WHAT IS REQUIRED:
Using the data below, return the stretch from the line that contains "## Setup Instructions" through the line that contains "used for analysis.", both included, exactly as it stands and nothing beyond it.

SUPPLIED INFORMATION:

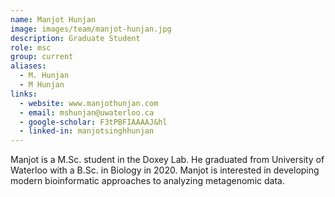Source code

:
```yaml
---
name: Manjot Hunjan
image: images/team/manjot-hunjan.jpg
description: Graduate Student
role: msc
group: current
aliases:
  - M. Hunjan
  - M Hunjan
links:
  - website: www.manjothunjan.com
  - email: mshunjan@uwaterloo.ca
  - google-scholar: F3tPBFIAAAAJ&hl
  - linked-in: manjotsinghhunjan
---
```


Manjot is a M.Sc. student in the Doxey Lab. He graduated from University of Waterloo with a B.Sc. in Biology in 2020. Manjot is interested in developing modern bioinformatic approaches to analyzing metagenomic data.
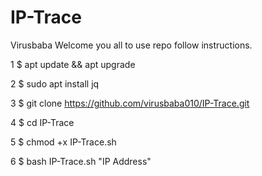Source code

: # IP-Trace
Virusbaba Welcome you all to use repo follow instructions.

1
$ apt update && apt upgrade

2
$ sudo apt install jq

3
$ git clone https://github.com/virusbaba010/IP-Trace.git

4
$ cd IP-Trace

5
$ chmod +x IP-Trace.sh

6 
$ bash IP-Trace.sh "IP Address"
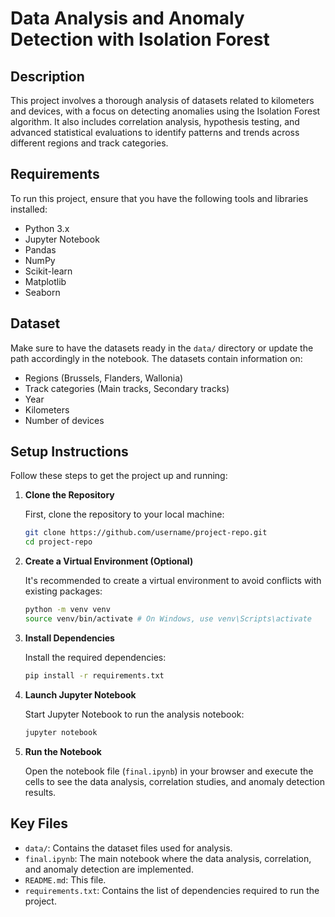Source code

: # Data Analysis and Anomaly Detection with Isolation Forest

## Description

This project involves a thorough analysis of datasets related to kilometers and devices, with a focus on detecting anomalies using the Isolation Forest algorithm. It also includes correlation analysis, hypothesis testing, and advanced statistical evaluations to identify patterns and trends across different regions and track categories.

## Requirements

To run this project, ensure that you have the following tools and libraries installed:

- Python 3.x
- Jupyter Notebook
- Pandas
- NumPy
- Scikit-learn
- Matplotlib
- Seaborn

## Dataset

Make sure to have the datasets ready in the `data/` directory or update the path accordingly in the notebook. The datasets contain information on:
- Regions (Brussels, Flanders, Wallonia)
- Track categories (Main tracks, Secondary tracks)
- Year
- Kilometers
- Number of devices

## Setup Instructions

Follow these steps to get the project up and running:

1. **Clone the Repository**

   First, clone the repository to your local machine:

   ```bash
   git clone https://github.com/username/project-repo.git
   cd project-repo
   ```

2. **Create a Virtual Environment (Optional)**

   It's recommended to create a virtual environment to avoid conflicts with existing packages:

   ```bash
   python -m venv venv
   source venv/bin/activate # On Windows, use venv\Scripts\activate
   ```

3. **Install Dependencies**

   Install the required dependencies:

   ```bash
   pip install -r requirements.txt
   ```

4. **Launch Jupyter Notebook**

   Start Jupyter Notebook to run the analysis notebook:

   ```bash
   jupyter notebook
   ```

5. **Run the Notebook**

   Open the notebook file (`final.ipynb`) in your browser and execute the cells to see the data analysis, correlation studies, and anomaly detection results.

## Key Files

- `data/`: Contains the dataset files used for analysis.
- `final.ipynb`: The main notebook where the data analysis, correlation, and anomaly detection are implemented.
- `README.md`: This file.
- `requirements.txt`: Contains the list of dependencies required to run the project.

EXERCISE OUTPUT:
## Setup Instructions

Follow these steps to get the project up and running:

1. **Clone the Repository**

   First, clone the repository to your local machine:

   ```bash
   git clone https://github.com/username/project-repo.git
   cd project-repo
   ```

2. **Create a Virtual Environment (Optional)**

   It's recommended to create a virtual environment to avoid conflicts with existing packages:

   ```bash
   python -m venv venv
   source venv/bin/activate # On Windows, use venv\Scripts\activate
   ```

3. **Install Dependencies**

   Install the required dependencies:

   ```bash
   pip install -r requirements.txt
   ```

4. **Launch Jupyter Notebook**

   Start Jupyter Notebook to run the analysis notebook:

   ```bash
   jupyter notebook
   ```

5. **Run the Notebook**

   Open the notebook file (`final.ipynb`) in your browser and execute the cells to see the data analysis, correlation studies, and anomaly detection results.

## Key Files

- `data/`: Contains the dataset files used for analysis.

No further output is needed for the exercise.